Последняя сказка Лизы - стр. 23
Дом был двухэтажным, большим, покосившимся от старости. Ноздреватые, пенящиеся лопнувшей штукатуркой трещины прорезали могучее здание. Время, дожди и ветра скомкали его оболочку, набросали едкие зелёные пятна мха и плесени на стены, перекосили оконные рамы и дверные проёмы. Но дом не сдавался. Это был могучий, всё ещё надёжный старик, утопающий в заросшем саду, который он вырастил и за которым внимательно приглядывал. Словно напоминал деревьям: «Я же помню, как вы пешком под стол ходили!».
Держал древней силой и перекошенную литую калитку, и навес, обвитый трепетной лозой, и каменные глыбы, что крепили ползущий овраг. Раскинулся в ложбине со всеми постройками и садом, растрескавшимися ступенями, которые уводили вниз к ярко разрисованному входу.
У Теи и Алекса гостила недавно Хана, знакомая художница, приезжавшая в Аштарак, чтобы «вдохнуть заряженной на добро атмосферы». Всё, до чего она смогла дотянуться, Хана украсила картинами – яркими и странными на фоне обветшавших стен. Дом позволил ей это сделать. Как дедушка, снисходительно разрешивший внучке нацепить бантик на свою всклокоченную бороду.
На входной двери, придавленной камнем, большие оранжевые ящерицы настороженно выглядывали из зарослей невиданных растений, распластавшихся по створкам. Растения, кстати, тоже были оранжевыми, и чёрные глаза пятнистых гекконов казались особенно пронзительными на бурном рыжем фоне.
Я подмигнула нарисованным ящерицам:
– Перезимуем здесь, верно?
Они молчали, не отрывая от меня круглых строгих глаз.
– Вы не можете убежать, а потому так печальны? – спросила я, немного подлизываясь к картине.

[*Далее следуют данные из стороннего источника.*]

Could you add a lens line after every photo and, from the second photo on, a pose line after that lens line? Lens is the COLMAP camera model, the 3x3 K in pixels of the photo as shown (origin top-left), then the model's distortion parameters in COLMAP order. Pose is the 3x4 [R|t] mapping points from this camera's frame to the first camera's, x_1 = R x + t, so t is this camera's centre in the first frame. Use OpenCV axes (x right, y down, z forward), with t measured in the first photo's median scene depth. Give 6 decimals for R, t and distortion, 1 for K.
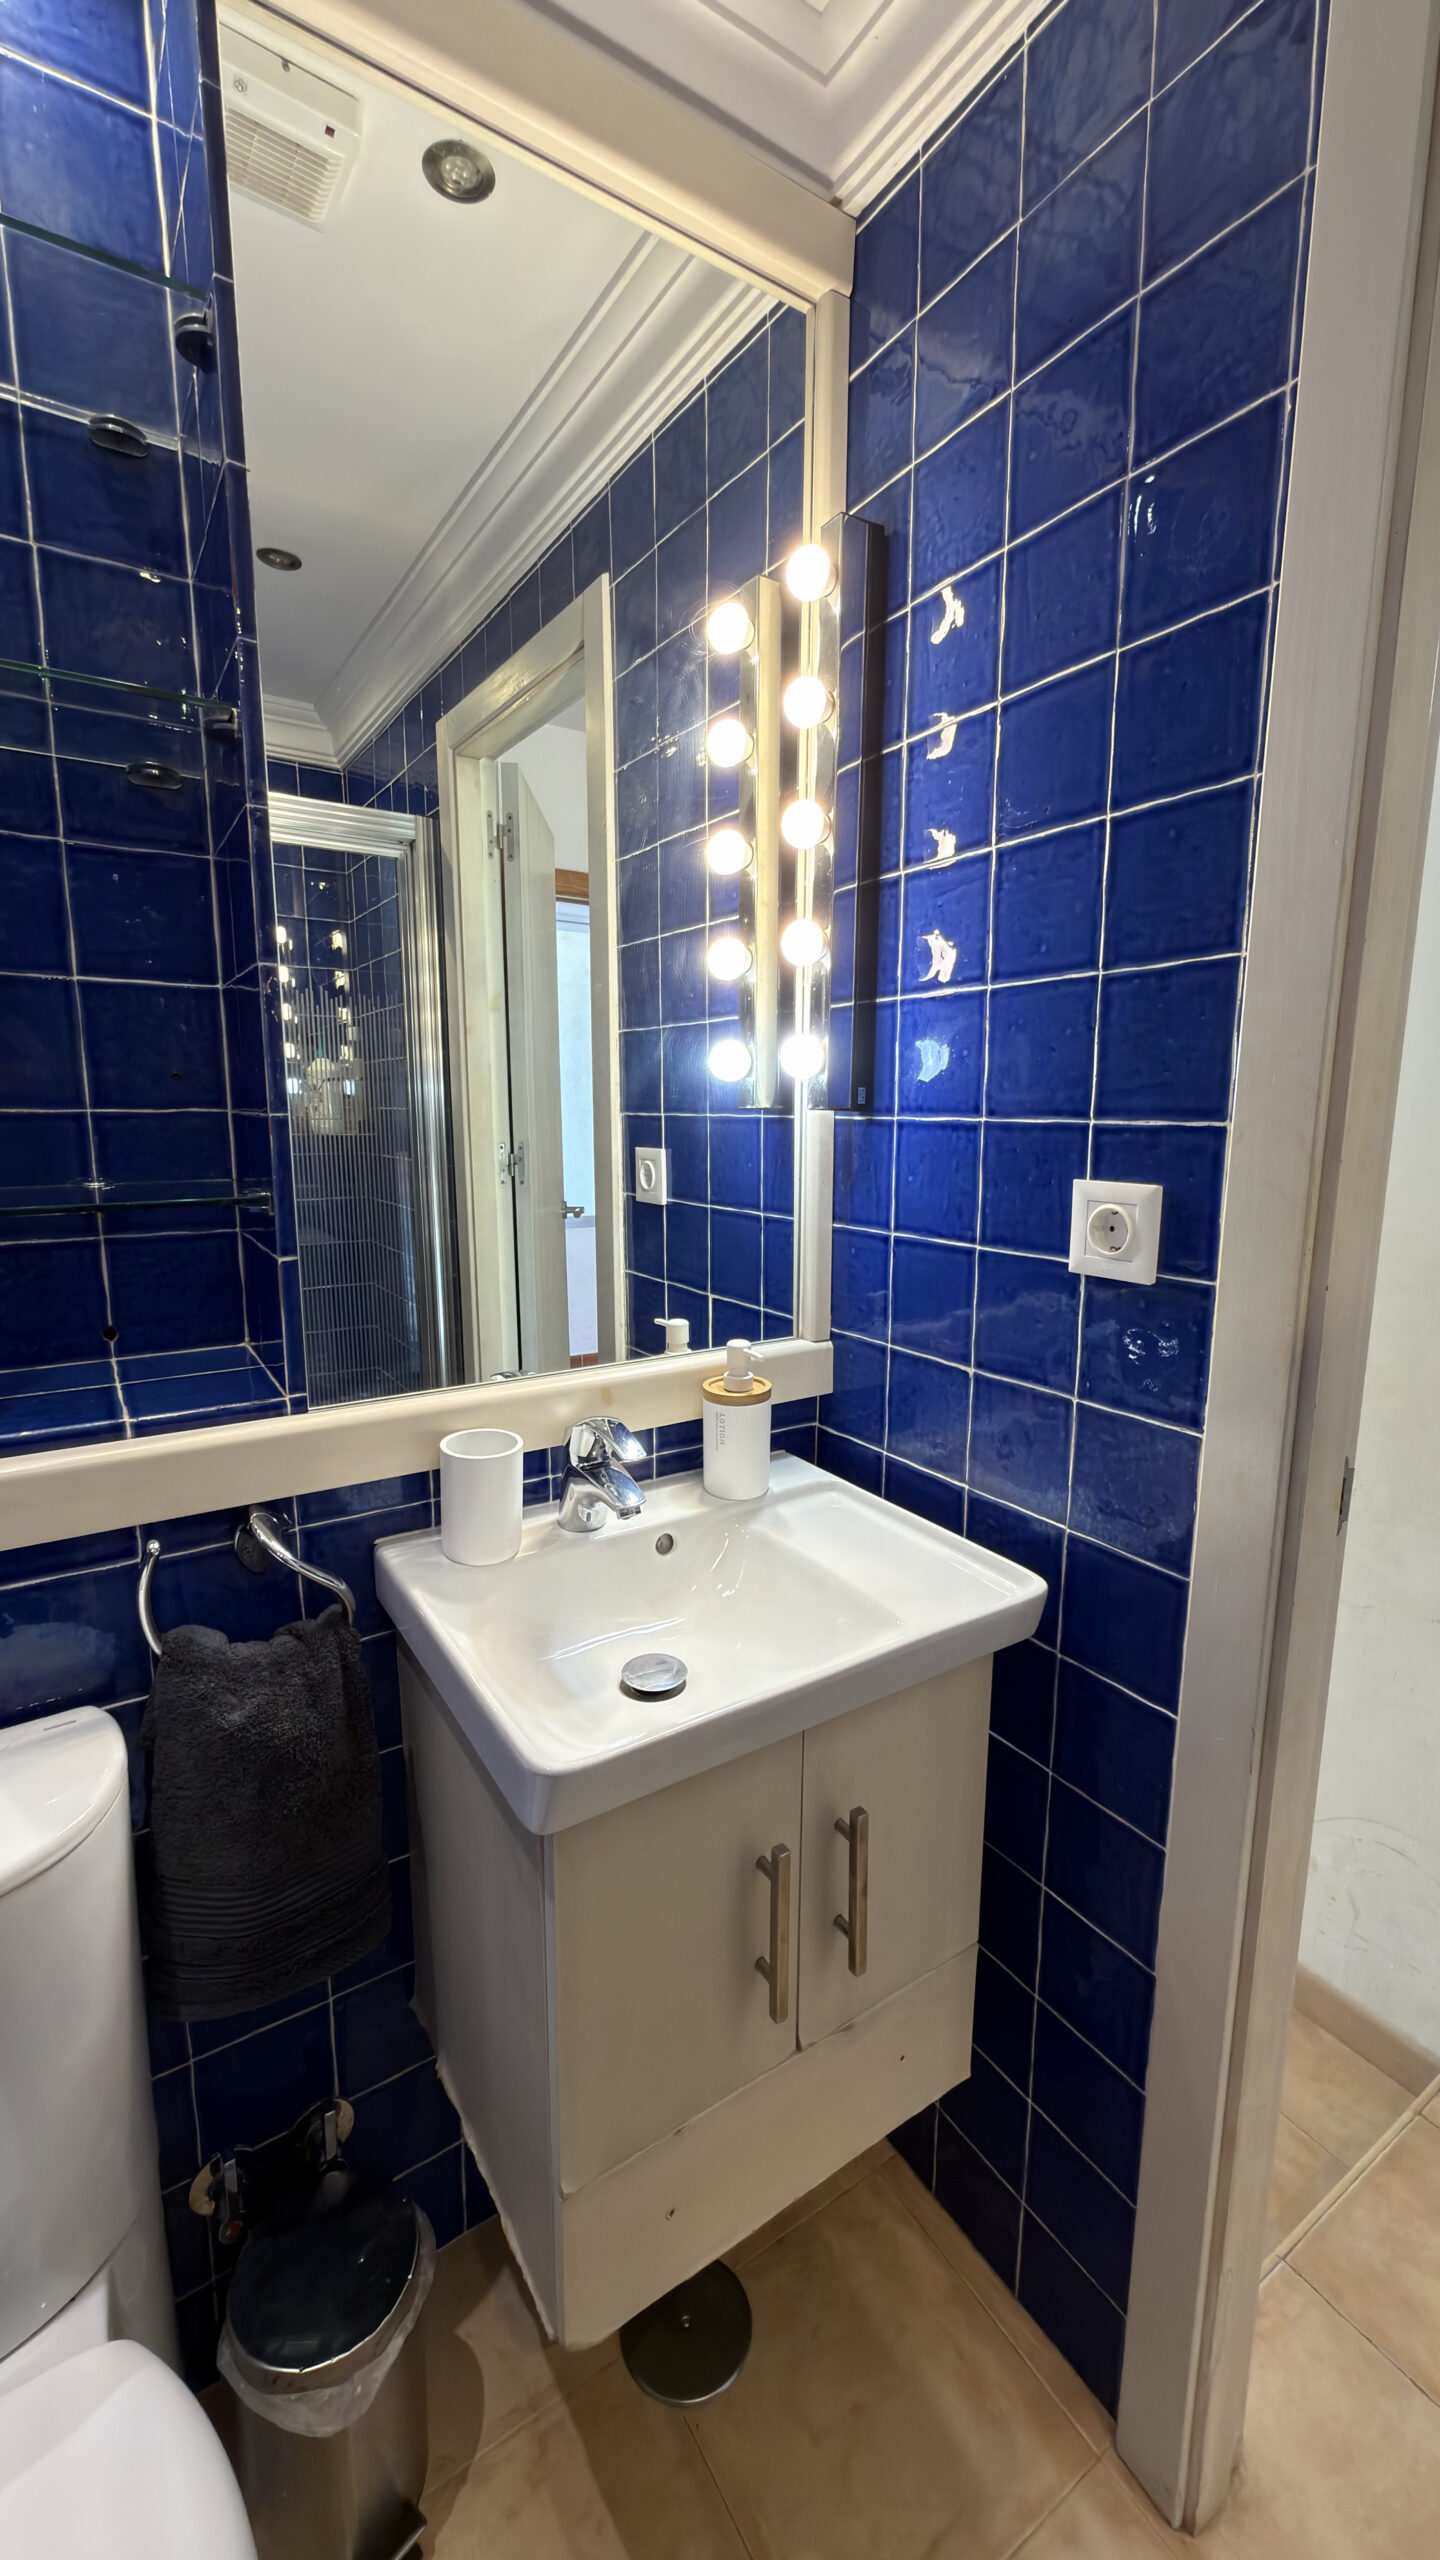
lens RADIAL K [[1024.0, 0, 720.0], [0, 1024.0, 1269.3], [0, 0, 1]] dist [0.000651, 0.000003]
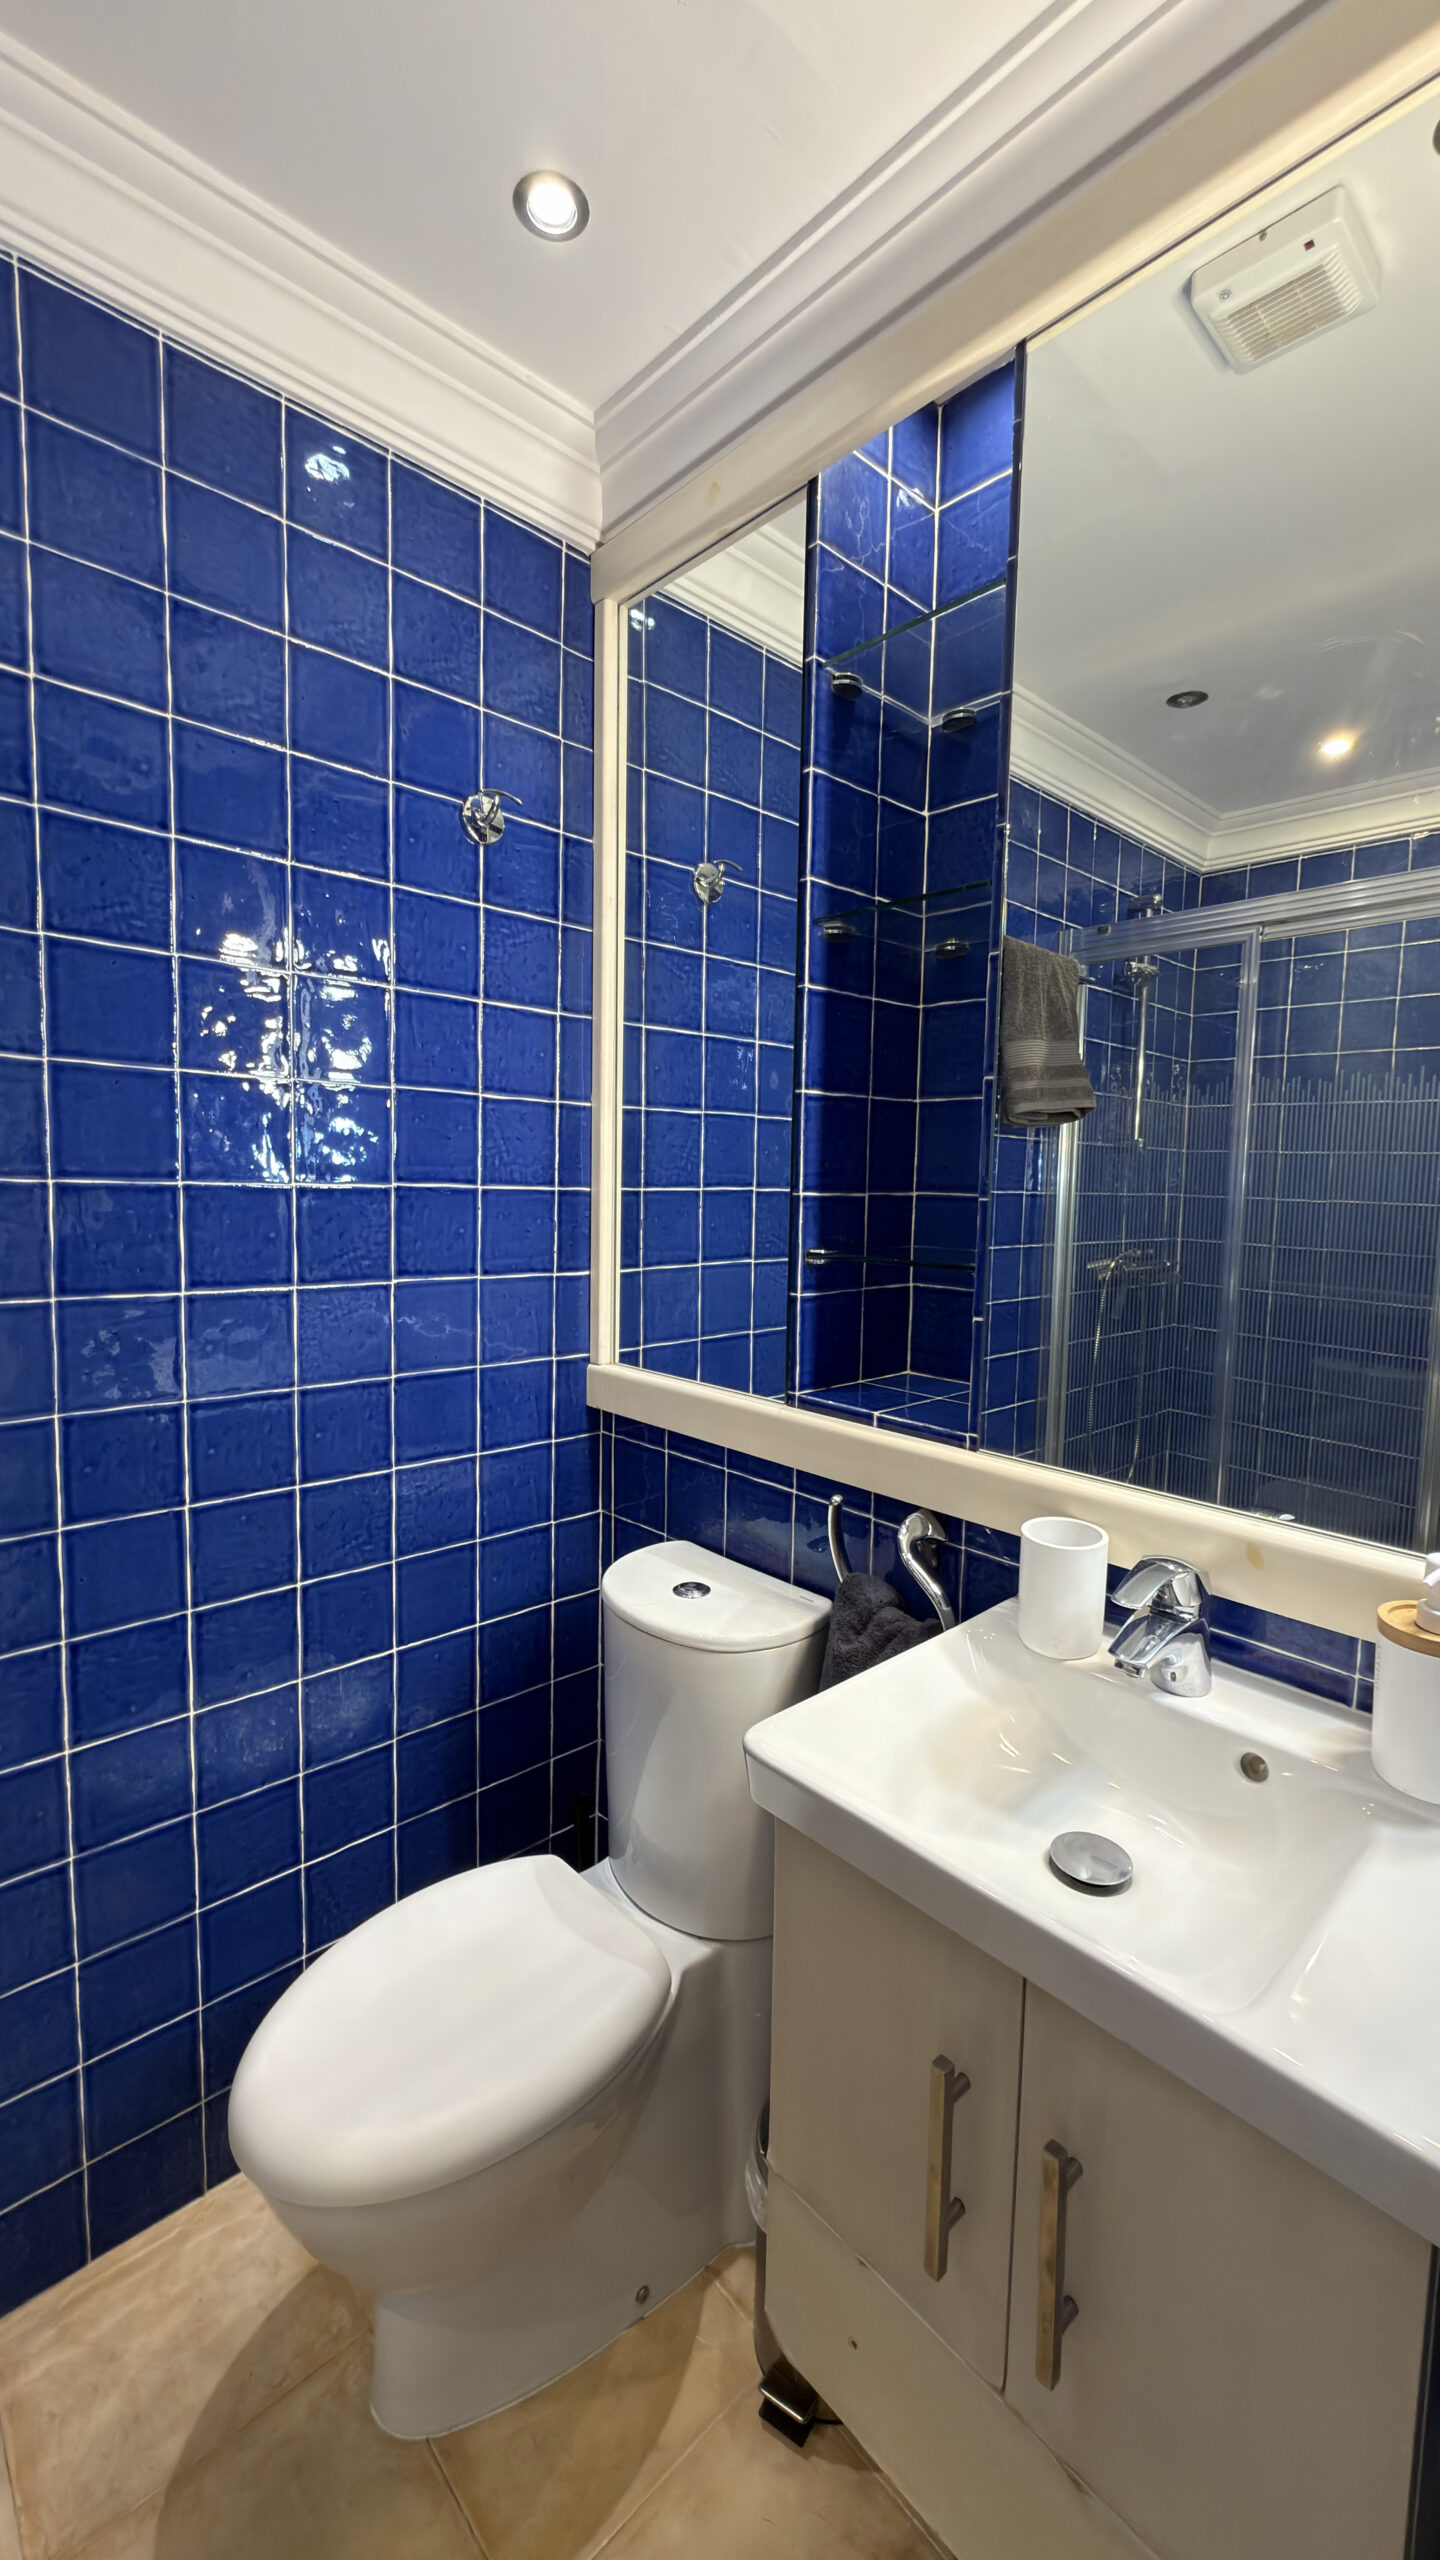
lens RADIAL K [[1024.0, 0, 720.4], [0, 1024.0, 1280.9], [0, 0, 1]] dist [0.000651, 0.000003]
pose [[0.176775, 0.096938, -0.979466, 0.630312], [-0.184086, 0.980834, 0.063849, -0.068094], [0.966883, 0.169019, 0.191232, 0.434788]]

Привычка извиняться, казалось, уже навсегда окрасила мой голос виноватым тоном. Несмотря на все усилия не упасть в ощущение беды, я снова и снова скатывалась туда. Всё моё существо стремилось вновь радоваться любым проявлениям жизни. Но слишком долго я пребывала в засасывающем безвременье чужой душевной болезни. Выход из этого состояния был тяжёл и мрачен.
– Я, в отличие от вас, могу убежать, куда угодно, но не в состоянии избавиться от боли, которая впилась в меня стойкими красками, – я выбрала одну из ящериц, и обращалась к ней.
Так было… Душевнее, что ли…
– Дьявольское тавро, которое Влад выжег в моей душе. Знак принадлежности к тьме. Я не люблю себя такую. И так больно от этой нелюбви…
Ящерица словно передёрнулась от моего трагического пафоса. Хотя, конечно, это просто сквозняком колыхнуло непрочную дверь. Честно говоря, мне самой было противно от стенаний. В мире столько же радости, сколько и горя. Когда что-то одно перевешивает в человеке, он становится невыносимым.